● Text provided
Problem 6: Decode Ways

Problem: A message containing letters A-Z is encoded as numbers (A=1, B=2, ..., Z=26). Given a string of digits, determine how many ways it can be decoded.

State: dp[i] = number of ways to decode the first i characters.

Recurrence: If s[i-1] is valid (1-9), dp[i] += dp[i-1]. If s[i-2:i] is valid (10-26), dp[i] += dp[i-2].

# Brute force: O(2^n) time
def decode_brute(s, idx=0):
    if idx == len(s):
        return 1
    if s[idx] == '0':
        return 0
    # Take one digit
    ways = decode_brute(s, idx + 1)
    # Take two digits if valid (10-26)
    if idx + 1 < len(s) and int(s[idx:idx+2]) <= 26:
        ways += decode_brute(s, idx + 2)
    return ways

# Memoization: O(n) time, O(n) space
def decode_memo(s):
    memo = {}
    def dp(idx):
        if idx == len(s):
            return 1
        if s[idx] == '0':
            return 0
        if idx in memo:
            return memo[idx]
        ways = dp(idx + 1)
        if idx + 1 < len(s) and int(s[idx:idx+2]) <= 26:
            ways += dp(idx + 2)
        memo[idx] = ways
        return ways
    return dp(0)

# Tabulation: O(n) time, O(1) space
def decode_tab(s):
    if not s or s[0] == '0':
        return 0
    n = len(s)
    prev2 = 1  # dp[i-2]: empty string
    prev1 = 1  # dp[i-1]: first character
    for i in range(2, n + 1):
        curr = 0
        # Single digit: s[i-1]
        if s[i-1] != '0':
            curr += prev1
        # Two digits: s[i-2:i]
        two_digit = int(s[i-2:i])

● What this task involves
Pick up the Decode Ways text above at the point where it stops, and carry it on from there.

● Provided data
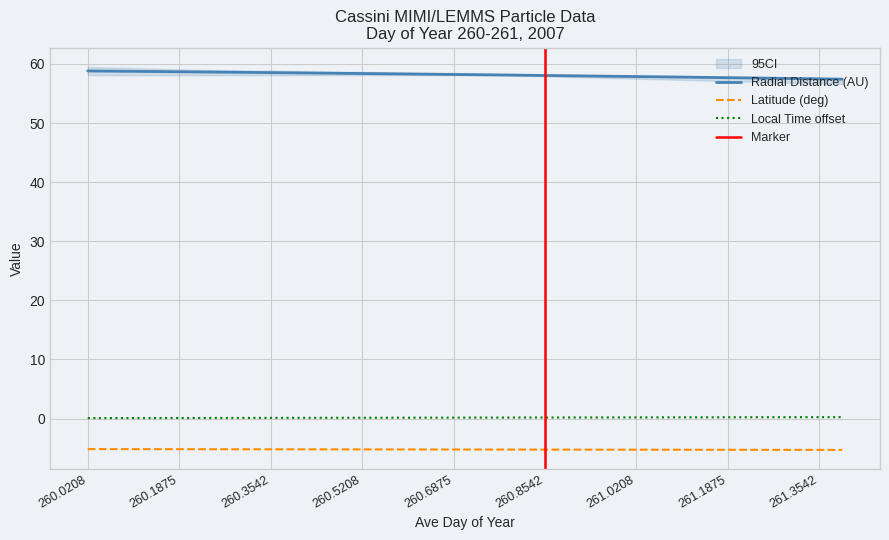

Which category has the lowest value in the Radial_Distance series?

261.3958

● Written reply
        if 10 <= two_digit <= 26:
            curr += prev2
        prev2 = prev1
        prev1 = curr
    return prev1

# Test: decode_tab("226") = 3 ("BZ", "VF", "BBF")
# Test: decode_tab("06") = 0 (leading zero is invalid)

Complexity Summary

Problem	Brute Force	DP Time	DP Space	Optimized Space
Climbing Stairs	O(2^n)	O(n)	O(n)	O(1)
House Robber	O(2^n)	O(n)	O(n)	O(1)
Coin Change	O(S^n)	O(amount × coins)	O(amount)	O(amount)
LIS	O(2^n)	O(n^2)	O(n)	O(n log n)
Maximum Subarray	O(n^2)	O(n)	O(n)	O(1)
Decode Ways	O(2^n)	O(n)	O(n)	O(1)

Key Takeaways

All six problems use a single variable as the DP state, making them the simplest DP category.
The include/exclude pattern (house robber, decode ways) appears in many DP variants: at each step, decide whether to include the current element.
Space optimization from O(n) to O(1) is possible when dp[i] only depends on dp[i-1] and dp[i-2].
LIS is special: the O(n^2) DP solution can be improved to O(n log n) using binary search on a patience-sorting array.
Kadane's algorithm is DP in disguise — it maintains the maximum subarray sum ending at each position.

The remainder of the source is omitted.